**EXERCISE BRIEF:** In the data below, find each line containing the string "format" and return it.

**Electronics source listings:**

━━━━━━━━

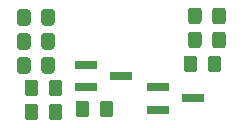
<source format=gbr>
%TF.GenerationSoftware,KiCad,Pcbnew,(5.99.0-2965-g3673c2369)*%
%TF.CreationDate,2020-08-27T12:58:16+03:00*%
%TF.ProjectId,aceitera,61636569-7465-4726-912e-6b696361645f,rev?*%
%TF.SameCoordinates,Original*%
%TF.FileFunction,Paste,Top*%
%TF.FilePolarity,Positive*%
%FSLAX46Y46*%
G04 Gerber Fmt 4.6, Leading zero omitted, Abs format (unit mm)*
G04 Created by KiCad (PCBNEW (5.99.0-2965-g3673c2369)) date 2020-08-27 12:58:16*
%MOMM*%
%LPD*%
G01*
G04 APERTURE LIST*
%ADD10R,1.900000X0.800000*%
G04 APERTURE END LIST*
%TO.C,C5*%
G36*
G01*
X109151000Y-83116000D02*
X109151000Y-84016000D01*
G75*
G02*
X108901000Y-84266000I-250000J0D01*
G01*
X108251000Y-84266000D01*
G75*
G02*
X108001000Y-84016000I0J250000D01*
G01*
X108001000Y-83116000D01*
G75*
G02*
X108251000Y-82866000I250000J0D01*
G01*
X108901000Y-82866000D01*
G75*
G02*
X109151000Y-83116000I0J-250000D01*
G01*
G37*
G36*
G01*
X111201000Y-83116000D02*
X111201000Y-84016000D01*
G75*
G02*
X110951000Y-84266000I-250000J0D01*
G01*
X110301000Y-84266000D01*
G75*
G02*
X110051000Y-84016000I0J250000D01*
G01*
X110051000Y-83116000D01*
G75*
G02*
X110301000Y-82866000I250000J0D01*
G01*
X110951000Y-82866000D01*
G75*
G02*
X111201000Y-83116000I0J-250000D01*
G01*
G37*
%TD*%
D10*
%TO.C,Q2*%
X116816000Y-84455000D03*
X113816000Y-85405000D03*
X113816000Y-83505000D03*
%TD*%
%TO.C,R3*%
G36*
G01*
X124148000Y-83889000D02*
X124148000Y-82989000D01*
G75*
G02*
X124398000Y-82739000I250000J0D01*
G01*
X125048000Y-82739000D01*
G75*
G02*
X125298000Y-82989000I0J-250000D01*
G01*
X125298000Y-83889000D01*
G75*
G02*
X125048000Y-84139000I-250000J0D01*
G01*
X124398000Y-84139000D01*
G75*
G02*
X124148000Y-83889000I0J250000D01*
G01*
G37*
G36*
G01*
X122098000Y-83889000D02*
X122098000Y-82989000D01*
G75*
G02*
X122348000Y-82739000I250000J0D01*
G01*
X122998000Y-82739000D01*
G75*
G02*
X123248000Y-82989000I0J-250000D01*
G01*
X123248000Y-83889000D01*
G75*
G02*
X122998000Y-84139000I-250000J0D01*
G01*
X122348000Y-84139000D01*
G75*
G02*
X122098000Y-83889000I0J250000D01*
G01*
G37*
%TD*%
%TO.C,R4*%
G36*
G01*
X123629000Y-78925000D02*
X123629000Y-79825000D01*
G75*
G02*
X123379000Y-80075000I-250000J0D01*
G01*
X122729000Y-80075000D01*
G75*
G02*
X122479000Y-79825000I0J250000D01*
G01*
X122479000Y-78925000D01*
G75*
G02*
X122729000Y-78675000I250000J0D01*
G01*
X123379000Y-78675000D01*
G75*
G02*
X123629000Y-78925000I0J-250000D01*
G01*
G37*
G36*
G01*
X125679000Y-78925000D02*
X125679000Y-79825000D01*
G75*
G02*
X125429000Y-80075000I-250000J0D01*
G01*
X124779000Y-80075000D01*
G75*
G02*
X124529000Y-79825000I0J250000D01*
G01*
X124529000Y-78925000D01*
G75*
G02*
X124779000Y-78675000I250000J0D01*
G01*
X125429000Y-78675000D01*
G75*
G02*
X125679000Y-78925000I0J-250000D01*
G01*
G37*
%TD*%
%TO.C,R2*%
G36*
G01*
X124529000Y-81857000D02*
X124529000Y-80957000D01*
G75*
G02*
X124779000Y-80707000I250000J0D01*
G01*
X125429000Y-80707000D01*
G75*
G02*
X125679000Y-80957000I0J-250000D01*
G01*
X125679000Y-81857000D01*
G75*
G02*
X125429000Y-82107000I-250000J0D01*
G01*
X124779000Y-82107000D01*
G75*
G02*
X124529000Y-81857000I0J250000D01*
G01*
G37*
G36*
G01*
X122479000Y-81857000D02*
X122479000Y-80957000D01*
G75*
G02*
X122729000Y-80707000I250000J0D01*
G01*
X123379000Y-80707000D01*
G75*
G02*
X123629000Y-80957000I0J-250000D01*
G01*
X123629000Y-81857000D01*
G75*
G02*
X123379000Y-82107000I-250000J0D01*
G01*
X122729000Y-82107000D01*
G75*
G02*
X122479000Y-81857000I0J250000D01*
G01*
G37*
%TD*%
%TO.C,R1*%
G36*
G01*
X109786000Y-85021000D02*
X109786000Y-85921000D01*
G75*
G02*
X109536000Y-86171000I-250000J0D01*
G01*
X108886000Y-86171000D01*
G75*
G02*
X108636000Y-85921000I0J250000D01*
G01*
X108636000Y-85021000D01*
G75*
G02*
X108886000Y-84771000I250000J0D01*
G01*
X109536000Y-84771000D01*
G75*
G02*
X109786000Y-85021000I0J-250000D01*
G01*
G37*
G36*
G01*
X111836000Y-85021000D02*
X111836000Y-85921000D01*
G75*
G02*
X111586000Y-86171000I-250000J0D01*
G01*
X110936000Y-86171000D01*
G75*
G02*
X110686000Y-85921000I0J250000D01*
G01*
X110686000Y-85021000D01*
G75*
G02*
X110936000Y-84771000I250000J0D01*
G01*
X111586000Y-84771000D01*
G75*
G02*
X111836000Y-85021000I0J-250000D01*
G01*
G37*
%TD*%
%TO.C,Q1*%
X122912000Y-86360000D03*
X119912000Y-87310000D03*
X119912000Y-85410000D03*
%TD*%
%TO.C,C7*%
G36*
G01*
X109151000Y-81084000D02*
X109151000Y-81984000D01*
G75*
G02*
X108901000Y-82234000I-250000J0D01*
G01*
X108251000Y-82234000D01*
G75*
G02*
X108001000Y-81984000I0J250000D01*
G01*
X108001000Y-81084000D01*
G75*
G02*
X108251000Y-80834000I250000J0D01*
G01*
X108901000Y-80834000D01*
G75*
G02*
X109151000Y-81084000I0J-250000D01*
G01*
G37*
G36*
G01*
X111201000Y-81084000D02*
X111201000Y-81984000D01*
G75*
G02*
X110951000Y-82234000I-250000J0D01*
G01*
X110301000Y-82234000D01*
G75*
G02*
X110051000Y-81984000I0J250000D01*
G01*
X110051000Y-81084000D01*
G75*
G02*
X110301000Y-80834000I250000J0D01*
G01*
X110951000Y-80834000D01*
G75*
G02*
X111201000Y-81084000I0J-250000D01*
G01*
G37*
%TD*%
%TO.C,C1*%
G36*
G01*
X110051000Y-79952000D02*
X110051000Y-79052000D01*
G75*
G02*
X110301000Y-78802000I250000J0D01*
G01*
X110951000Y-78802000D01*
G75*
G02*
X111201000Y-79052000I0J-250000D01*
G01*
X111201000Y-79952000D01*
G75*
G02*
X110951000Y-80202000I-250000J0D01*
G01*
X110301000Y-80202000D01*
G75*
G02*
X110051000Y-79952000I0J250000D01*
G01*
G37*
G36*
G01*
X108001000Y-79952000D02*
X108001000Y-79052000D01*
G75*
G02*
X108251000Y-78802000I250000J0D01*
G01*
X108901000Y-78802000D01*
G75*
G02*
X109151000Y-79052000I0J-250000D01*
G01*
X109151000Y-79952000D01*
G75*
G02*
X108901000Y-80202000I-250000J0D01*
G01*
X108251000Y-80202000D01*
G75*
G02*
X108001000Y-79952000I0J250000D01*
G01*
G37*
%TD*%
%TO.C,R5*%
G36*
G01*
X109786000Y-87053000D02*
X109786000Y-87953000D01*
G75*
G02*
X109536000Y-88203000I-250000J0D01*
G01*
X108886000Y-88203000D01*
G75*
G02*
X108636000Y-87953000I0J250000D01*
G01*
X108636000Y-87053000D01*
G75*
G02*
X108886000Y-86803000I250000J0D01*
G01*
X109536000Y-86803000D01*
G75*
G02*
X109786000Y-87053000I0J-250000D01*
G01*
G37*
G36*
G01*
X111836000Y-87053000D02*
X111836000Y-87953000D01*
G75*
G02*
X111586000Y-88203000I-250000J0D01*
G01*
X110936000Y-88203000D01*
G75*
G02*
X110686000Y-87953000I0J250000D01*
G01*
X110686000Y-87053000D01*
G75*
G02*
X110936000Y-86803000I250000J0D01*
G01*
X111586000Y-86803000D01*
G75*
G02*
X111836000Y-87053000I0J-250000D01*
G01*
G37*
%TD*%
%TO.C,C3*%
G36*
G01*
X114104000Y-86799000D02*
X114104000Y-87699000D01*
G75*
G02*
X113854000Y-87949000I-250000J0D01*
G01*
X113204000Y-87949000D01*
G75*
G02*
X112954000Y-87699000I0J250000D01*
G01*
X112954000Y-86799000D01*
G75*
G02*
X113204000Y-86549000I250000J0D01*
G01*
X113854000Y-86549000D01*
G75*
G02*
X114104000Y-86799000I0J-250000D01*
G01*
G37*
G36*
G01*
X116154000Y-86799000D02*
X116154000Y-87699000D01*
G75*
G02*
X115904000Y-87949000I-250000J0D01*
G01*
X115254000Y-87949000D01*
G75*
G02*
X115004000Y-87699000I0J250000D01*
G01*
X115004000Y-86799000D01*
G75*
G02*
X115254000Y-86549000I250000J0D01*
G01*
X115904000Y-86549000D01*
G75*
G02*
X116154000Y-86799000I0J-250000D01*
G01*
G37*
%TD*%
M02*

</source>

━━━━━━━━

**RESULT OF THE EXERCISE:**
<source format=gbr>
G04 Gerber Fmt 4.6, Leading zero omitted, Abs format (unit mm)*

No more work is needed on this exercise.